Der Sänger findet es gut und richtig, dass hierzulande öffentlich über Rassismus diskutiert wird. Allerdings meint er, dass damit nicht diejenigen erreicht, «die vor allem einen selbstgerechten Blick auf Menschen mit Migrationshintergrund haben».

Hamburg (dpa) - Der Hamburger Musiker Jan Delay nimmt Deutschland gegen pauschale Rassismusvorwürfe in Schutz.

«Es gibt viele Länder, die das Prädikat 'rassistisch' viel eher verdienen, das Phänomen gibt es leider überall», sagte er in einem Interview des «Hamburger Abendblatts» (Samstag).
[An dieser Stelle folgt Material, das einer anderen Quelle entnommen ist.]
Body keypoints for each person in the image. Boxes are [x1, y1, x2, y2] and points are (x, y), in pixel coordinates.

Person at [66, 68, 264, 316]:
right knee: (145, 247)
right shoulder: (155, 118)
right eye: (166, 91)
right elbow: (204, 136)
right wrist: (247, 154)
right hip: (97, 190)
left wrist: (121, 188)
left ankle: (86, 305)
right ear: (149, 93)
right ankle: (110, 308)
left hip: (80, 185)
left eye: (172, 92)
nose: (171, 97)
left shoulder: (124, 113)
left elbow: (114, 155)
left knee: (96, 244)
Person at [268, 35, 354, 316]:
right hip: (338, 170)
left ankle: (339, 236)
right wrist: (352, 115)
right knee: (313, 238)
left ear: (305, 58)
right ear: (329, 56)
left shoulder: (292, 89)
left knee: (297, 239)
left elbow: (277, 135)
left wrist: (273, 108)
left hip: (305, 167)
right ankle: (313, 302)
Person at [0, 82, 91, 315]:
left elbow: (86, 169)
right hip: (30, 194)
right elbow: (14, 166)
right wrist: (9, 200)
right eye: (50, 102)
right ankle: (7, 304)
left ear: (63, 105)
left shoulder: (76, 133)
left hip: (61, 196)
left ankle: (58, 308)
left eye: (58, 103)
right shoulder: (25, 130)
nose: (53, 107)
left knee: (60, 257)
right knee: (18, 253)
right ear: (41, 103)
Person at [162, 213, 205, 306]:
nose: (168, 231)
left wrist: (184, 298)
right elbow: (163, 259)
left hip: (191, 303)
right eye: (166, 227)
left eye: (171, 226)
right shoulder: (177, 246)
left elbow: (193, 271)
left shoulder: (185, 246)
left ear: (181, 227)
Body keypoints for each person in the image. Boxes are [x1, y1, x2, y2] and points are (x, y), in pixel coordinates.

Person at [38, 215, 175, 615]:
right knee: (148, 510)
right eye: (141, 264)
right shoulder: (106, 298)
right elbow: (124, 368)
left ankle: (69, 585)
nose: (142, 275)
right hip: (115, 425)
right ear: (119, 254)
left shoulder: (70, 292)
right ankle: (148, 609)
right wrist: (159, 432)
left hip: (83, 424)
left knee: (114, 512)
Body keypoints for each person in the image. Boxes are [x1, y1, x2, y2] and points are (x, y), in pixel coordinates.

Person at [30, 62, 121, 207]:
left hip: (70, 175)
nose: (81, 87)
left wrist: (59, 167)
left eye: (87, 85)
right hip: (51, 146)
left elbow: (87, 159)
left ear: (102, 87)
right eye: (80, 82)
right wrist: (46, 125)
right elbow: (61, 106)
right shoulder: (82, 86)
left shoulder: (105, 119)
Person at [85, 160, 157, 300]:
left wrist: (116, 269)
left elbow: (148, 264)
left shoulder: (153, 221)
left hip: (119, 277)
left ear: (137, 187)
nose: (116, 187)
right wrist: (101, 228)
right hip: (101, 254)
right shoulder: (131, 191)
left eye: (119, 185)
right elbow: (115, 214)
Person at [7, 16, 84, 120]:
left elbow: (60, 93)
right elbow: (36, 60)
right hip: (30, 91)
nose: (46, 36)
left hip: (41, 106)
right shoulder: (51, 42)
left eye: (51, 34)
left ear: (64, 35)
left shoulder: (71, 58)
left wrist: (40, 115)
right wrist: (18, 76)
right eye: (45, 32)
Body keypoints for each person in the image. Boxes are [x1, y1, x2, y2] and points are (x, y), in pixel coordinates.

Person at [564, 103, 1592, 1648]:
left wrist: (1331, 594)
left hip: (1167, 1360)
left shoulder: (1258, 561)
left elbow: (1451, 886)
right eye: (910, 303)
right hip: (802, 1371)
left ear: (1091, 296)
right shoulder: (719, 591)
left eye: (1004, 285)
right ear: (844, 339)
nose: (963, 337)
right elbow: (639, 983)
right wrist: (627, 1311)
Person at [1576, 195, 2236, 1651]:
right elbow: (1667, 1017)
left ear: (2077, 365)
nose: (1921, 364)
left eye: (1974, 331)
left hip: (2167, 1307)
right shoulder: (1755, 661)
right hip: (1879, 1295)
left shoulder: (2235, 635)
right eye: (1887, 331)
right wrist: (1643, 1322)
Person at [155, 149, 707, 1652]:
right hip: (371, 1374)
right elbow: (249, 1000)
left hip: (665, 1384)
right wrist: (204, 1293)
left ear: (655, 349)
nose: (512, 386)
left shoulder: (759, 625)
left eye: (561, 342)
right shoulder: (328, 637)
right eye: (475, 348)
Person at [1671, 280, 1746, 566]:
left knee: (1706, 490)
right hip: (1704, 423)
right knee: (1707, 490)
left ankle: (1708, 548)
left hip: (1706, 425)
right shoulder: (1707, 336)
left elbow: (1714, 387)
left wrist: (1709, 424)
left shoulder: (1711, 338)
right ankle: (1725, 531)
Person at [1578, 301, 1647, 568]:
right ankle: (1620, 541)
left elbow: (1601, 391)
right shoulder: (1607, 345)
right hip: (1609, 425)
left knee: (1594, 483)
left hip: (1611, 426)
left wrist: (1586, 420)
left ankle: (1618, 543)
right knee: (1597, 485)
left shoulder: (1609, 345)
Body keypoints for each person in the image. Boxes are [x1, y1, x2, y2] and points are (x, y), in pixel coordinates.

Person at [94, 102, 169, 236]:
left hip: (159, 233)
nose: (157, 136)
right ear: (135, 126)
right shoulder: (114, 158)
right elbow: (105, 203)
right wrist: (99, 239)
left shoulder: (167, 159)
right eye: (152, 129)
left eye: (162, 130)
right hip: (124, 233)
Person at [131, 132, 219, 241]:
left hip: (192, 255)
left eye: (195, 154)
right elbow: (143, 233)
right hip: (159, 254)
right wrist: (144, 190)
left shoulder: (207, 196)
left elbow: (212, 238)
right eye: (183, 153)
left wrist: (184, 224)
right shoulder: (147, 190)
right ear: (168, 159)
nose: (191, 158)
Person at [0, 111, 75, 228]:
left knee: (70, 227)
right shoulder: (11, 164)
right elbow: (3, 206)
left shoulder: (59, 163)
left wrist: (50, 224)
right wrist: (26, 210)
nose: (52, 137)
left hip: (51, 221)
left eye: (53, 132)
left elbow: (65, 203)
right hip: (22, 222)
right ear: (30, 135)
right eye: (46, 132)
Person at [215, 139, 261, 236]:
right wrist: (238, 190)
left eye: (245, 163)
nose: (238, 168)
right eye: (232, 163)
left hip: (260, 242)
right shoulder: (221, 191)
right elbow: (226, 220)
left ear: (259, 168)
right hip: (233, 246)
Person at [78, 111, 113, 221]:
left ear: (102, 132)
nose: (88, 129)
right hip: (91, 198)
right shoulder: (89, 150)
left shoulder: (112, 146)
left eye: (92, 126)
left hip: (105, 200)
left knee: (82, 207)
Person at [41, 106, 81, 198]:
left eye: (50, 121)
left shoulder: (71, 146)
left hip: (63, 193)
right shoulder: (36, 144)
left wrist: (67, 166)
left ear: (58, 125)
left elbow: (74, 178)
Deutschland sei für ihn nicht «ein per se rassistisches Land».

Seit den Vorwürfen von Mesut Özil in dessen Erklärung zum Rücktritt aus der Fußball-Nationalmannschaft und dem Internetaufruf #MeTwo wird verstärkt über Rassismus in Deutschland diskutiert.

Delay hält die Debatte für notwendig. Seiner Ansicht nach werden aber damit nicht diejenigen erreicht, «die vor allem einen selbstgerechten Blick auf Menschen mit Migrationshintergrund haben».